What’s a “…”local linear” zone…”. It’s not mentioned in Andrew’s video presentation?

Actually, I think I now understand what Andrew is getting at.

He uses an example of J(w) = w^{2} to show that the smaller \epsilon becomes the closer the increase in J(w) as a multiple of \epsilon comes to the derivative of J(w) at x = 3.

But what does all this have to do with ADAM?

Hi again @ai_is_cool,

By prediction I mean the linear approximation that the derivative provides. The derivative at a point gives the instantaneous rate of change that can be interpreted as the slope of the tangent line to the function at that point. This slope predicts how much the function would increase for an infinitesimally small increase in w.

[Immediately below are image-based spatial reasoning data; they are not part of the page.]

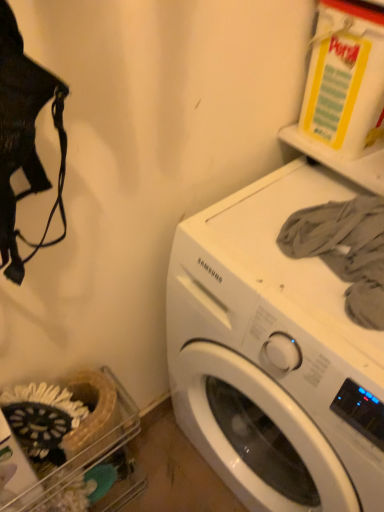
Locate an element on the screen. This screenshot has height=512, width=384. gray cotton shirt at upper right is located at coordinates (345, 250).

This screenshot has height=512, width=384. Describe the element at coordinates (345, 250) in the screenshot. I see `gray cotton shirt at upper right` at that location.

Measure the distance between white glossy washing machine at center and camera.

The depth of white glossy washing machine at center is 58.27 centimeters.

The height and width of the screenshot is (512, 384). What do you see at coordinates (274, 355) in the screenshot?
I see `white glossy washing machine at center` at bounding box center [274, 355].

What is the approximate width of white glossy washing machine at center?

22.71 inches.

This screenshot has width=384, height=512. I want to click on white glossy washing machine at center, so click(274, 355).

Locate an element on the screen. This screenshot has width=384, height=512. gray cotton shirt at upper right is located at coordinates (345, 250).

Is gray cotton shirt at upper right to the right of white glossy washing machine at center from the viewer's perspective?

Incorrect, gray cotton shirt at upper right is not on the right side of white glossy washing machine at center.

Between gray cotton shirt at upper right and white glossy washing machine at center, which one is positioned in front?

white glossy washing machine at center is more forward.

Which is closer, (333, 234) or (260, 417)?

The point (333, 234) is closer to the camera.

From the image's perspective, relative to white glossy washing machine at center, is gray cotton shirt at upper right above or below?

Clearly, from the image's perspective, gray cotton shirt at upper right is above white glossy washing machine at center.

From a real-world perspective, is gray cotton shirt at upper right physically located above or below white glossy washing machine at center?

In terms of real-world spatial position, gray cotton shirt at upper right is above white glossy washing machine at center.

Considering the sizes of objects gray cotton shirt at upper right and white glossy washing machine at center in the image provided, who is wider, gray cotton shirt at upper right or white glossy washing machine at center?

white glossy washing machine at center.

Can you confirm if gray cotton shirt at upper right is taller than white glossy washing machine at center?

No.

Who is smaller, gray cotton shirt at upper right or white glossy washing machine at center?

Smaller between the two is gray cotton shirt at upper right.

Is white glossy washing machine at center completely or partially inside gray cotton shirt at upper right?

No, gray cotton shirt at upper right does not contain white glossy washing machine at center.

Would you say gray cotton shirt at upper right is a long distance from white glossy washing machine at center?

No, gray cotton shirt at upper right is in close proximity to white glossy washing machine at center.

Is gray cotton shirt at upper right looking in the opposite direction of white glossy washing machine at center?

gray cotton shirt at upper right does not have its back to white glossy washing machine at center.

Can you tell me how much gray cotton shirt at upper right and white glossy washing machine at center differ in facing direction?

1.77 degrees separate the facing orientations of gray cotton shirt at upper right and white glossy washing machine at center.

How much distance is there between gray cotton shirt at upper right and white glossy washing machine at center?

7.64 inches.

At what (x,y) coordinates should I click in order to perform the action: click on washing machine directly beneath the gray cotton shirt at upper right (from a real-world perspective). Please return your answer as a coordinate pair (x, y). The image size is (384, 512). Looking at the image, I should click on click(x=274, y=355).

Is white glossy washing machine at center at the right side of gray cotton shirt at upper right?

Correct, you'll find white glossy washing machine at center to the right of gray cotton shirt at upper right.

Considering the positions of objects white glossy washing machine at center and gray cotton shirt at upper right in the image provided, who is in front, white glossy washing machine at center or gray cotton shirt at upper right?

white glossy washing machine at center is closer to the camera.

Does point (218, 287) come closer to viewer compared to point (347, 213)?

No, it is not.

Consider the image. From the image's perspective, is white glossy washing machine at center on top of gray cotton shirt at upper right?

No, from the image's perspective, white glossy washing machine at center is not over gray cotton shirt at upper right.

From a real-world perspective, is white glossy washing machine at center on top of gray cotton shirt at upper right?

Actually, white glossy washing machine at center is physically below gray cotton shirt at upper right in the real world.

In terms of width, does white glossy washing machine at center look wider or thinner when compared to gray cotton shirt at upper right?

white glossy washing machine at center is wider than gray cotton shirt at upper right.

Considering the sizes of objects white glossy washing machine at center and gray cotton shirt at upper right in the image provided, who is shorter, white glossy washing machine at center or gray cotton shirt at upper right?

With less height is gray cotton shirt at upper right.

Looking at this image, does white glossy washing machine at center have a larger size compared to gray cotton shirt at upper right?

Correct, white glossy washing machine at center is larger in size than gray cotton shirt at upper right.

Is white glossy washing machine at center not inside gray cotton shirt at upper right?

white glossy washing machine at center is positioned outside gray cotton shirt at upper right.

Is white glossy washing machine at center not close to gray cotton shirt at upper right?

white glossy washing machine at center is actually quite close to gray cotton shirt at upper right.

Is white glossy washing machine at center aimed at gray cotton shirt at upper right?

No, white glossy washing machine at center is not aimed at gray cotton shirt at upper right.

Can you tell me how much white glossy washing machine at center and gray cotton shirt at upper right differ in facing direction?

The angle between the facing direction of white glossy washing machine at center and the facing direction of gray cotton shirt at upper right is 1.77 degrees.

Identify the location of washing machine below the gray cotton shirt at upper right (from the image's perspective). (274, 355).

This screenshot has height=512, width=384. Find the location of `washing machine in front of the gray cotton shirt at upper right`. washing machine in front of the gray cotton shirt at upper right is located at coordinates (274, 355).

You are a GUI agent. You are given a task and a screenshot of the screen. Output one action in this format:
    pyautogui.click(x=<x>, y=<y>)
    Task: Click on the washing machine on the right of gray cotton shirt at upper right
    The width and height of the screenshot is (384, 512).
    Given the screenshot: What is the action you would take?
    pyautogui.click(x=274, y=355)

Also for the “local linear zone”, that’s just a way to say the region around w=3 where the function behaves almost like a straight line (its tangent).

ADAM uses gradients (which are derivatives) to update parameters. We know that derivatives are local linear approximations — they only perfectly describe the function’s change at infinitesimally small steps. Since ADAM takes many small steps guided by these gradients, understanding this “local linearity” is important for how these updates work effectively.

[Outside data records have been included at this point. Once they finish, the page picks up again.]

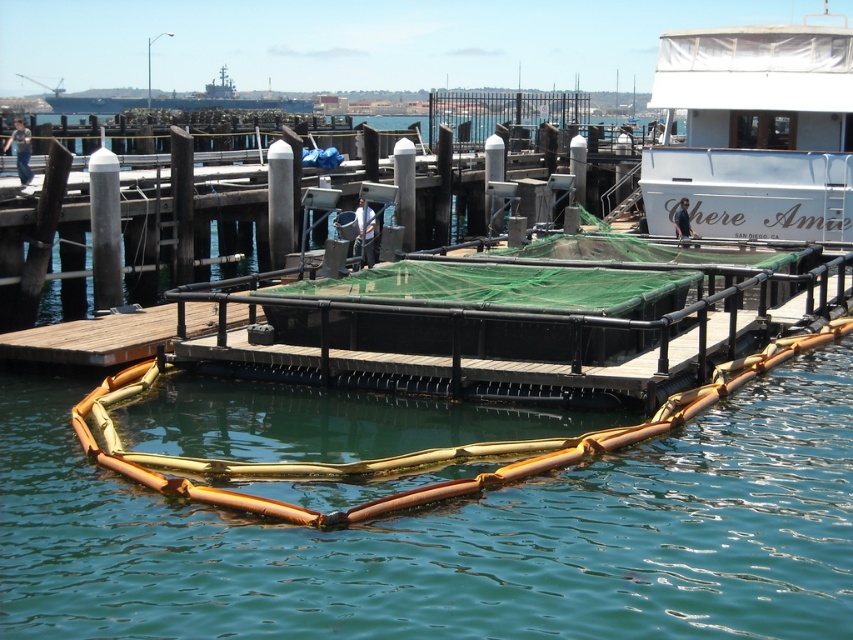
Question: Does brown rubber barrier at center have a larger size compared to white matte boat at upper right?

Choices:
 (A) no
 (B) yes

Answer: (B)

Question: Is brown rubber barrier at center wider than white matte boat at upper right?

Choices:
 (A) no
 (B) yes

Answer: (B)

Question: Observing the image, what is the correct spatial positioning of brown rubber barrier at center in reference to white matte boat at upper right?

Choices:
 (A) left
 (B) right

Answer: (A)

Question: Which point is farther to the camera?

Choices:
 (A) (495, 432)
 (B) (724, 230)

Answer: (B)

Question: Which object is farther from the camera taking this photo?

Choices:
 (A) white matte boat at upper right
 (B) brown rubber barrier at center

Answer: (A)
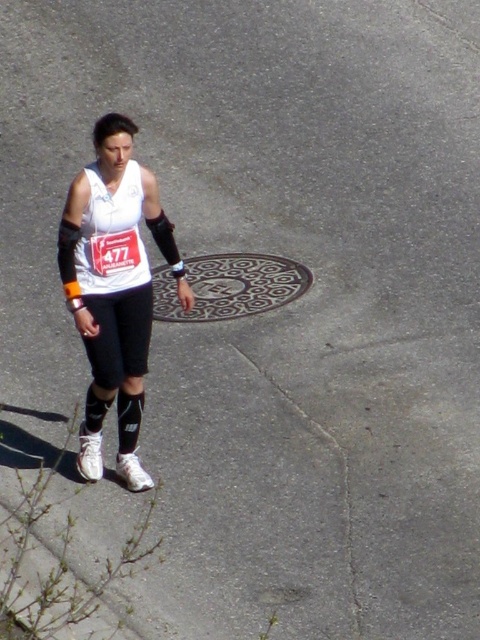
Consider the image. Which is more to the right, white matte tank top at center or patterned metal manhole cover at center?

Positioned to the right is patterned metal manhole cover at center.

Is white matte tank top at center bigger than patterned metal manhole cover at center?

Correct, white matte tank top at center is larger in size than patterned metal manhole cover at center.

Is point (147, 314) less distant than point (248, 273)?

Yes, point (147, 314) is in front of point (248, 273).

I want to click on white matte tank top at center, so click(113, 289).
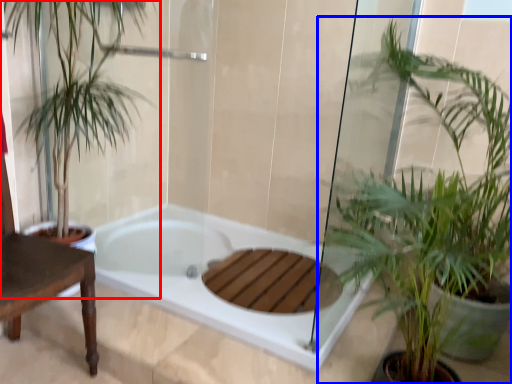
Question: Which point is closer to the camera, houseplant (highlighted by a red box) or houseplant (highlighted by a blue box)?

Choices:
 (A) houseplant
 (B) houseplant

Answer: (B)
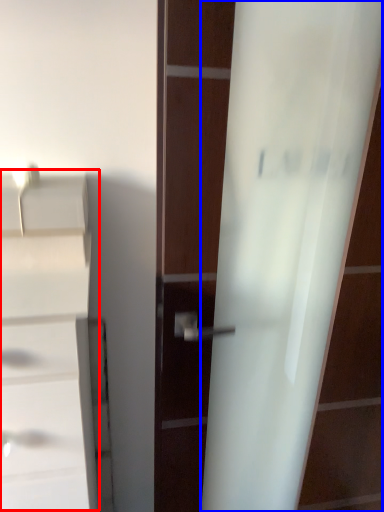
Question: Which object appears closest to the camera in this image, cabinetry (highlighted by a red box) or screen door (highlighted by a blue box)?

Choices:
 (A) cabinetry
 (B) screen door

Answer: (A)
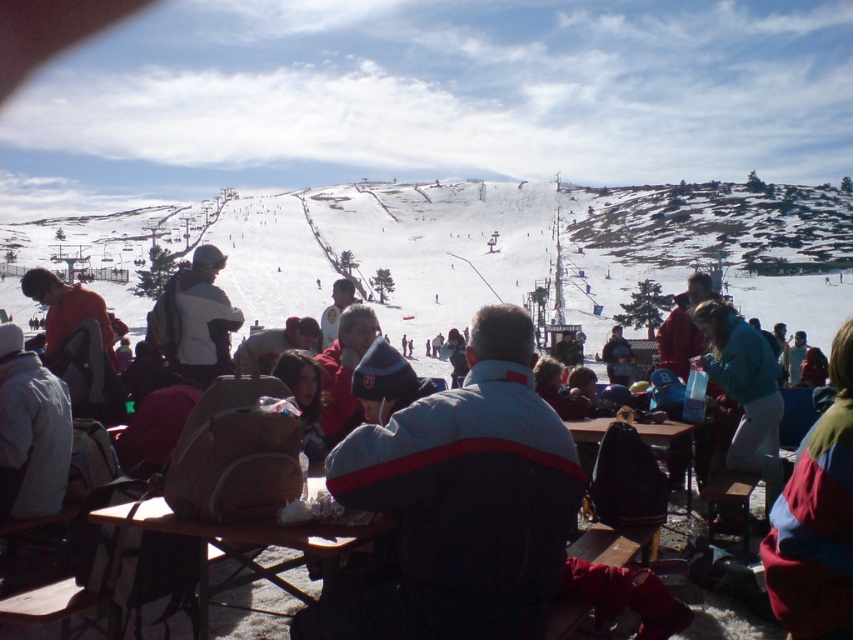
Consider the image. Can you confirm if multicolored fabric jacket at lower right is bigger than white fleece jacket at center?

Correct, multicolored fabric jacket at lower right is larger in size than white fleece jacket at center.

Is multicolored fabric jacket at lower right smaller than white fleece jacket at center?

No, multicolored fabric jacket at lower right is not smaller than white fleece jacket at center.

Find the location of a particular element. This screenshot has width=853, height=640. multicolored fabric jacket at lower right is located at coordinates (816, 518).

Locate an element on the screen. multicolored fabric jacket at lower right is located at coordinates (816, 518).

Who is shorter, brown wooden table at center or matte gray backpack at center?

With less height is brown wooden table at center.

Between point (250, 577) and point (756, 509), which one is positioned behind?

The point (756, 509) is behind.

Is point (294, 593) positioned after point (712, 636)?

No, (294, 593) is closer to viewer.

Find the location of a particular element. The width and height of the screenshot is (853, 640). brown wooden table at center is located at coordinates (247, 545).

Which is in front, point (328, 544) or point (740, 333)?

Point (328, 544) is in front.

The height and width of the screenshot is (640, 853). Describe the element at coordinates (247, 545) in the screenshot. I see `brown wooden table at center` at that location.

The width and height of the screenshot is (853, 640). I want to click on brown wooden table at center, so click(x=247, y=545).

Hope it helps! Feel free to ask if you need further assistance.

I still don’t know what mean by “…linear approximation…”.

Evaluation of the derivative for a particular value of the independent variable gives the exact rate of change of the dependent variable with respect to the independent variable at that value of the independent variable.

Basic calculus.

Near a specific point (like w=3), the function J(w) = w^2 can be closely matched by a straight line — the tangent line at that point.

So think of zooming in super close on the curve at w=3. At that tiny scale, the curve looks almost like a straight line. This straight line’s slope is exactly the derivative at that point.

What has that got to do with Andrew’s generalisation?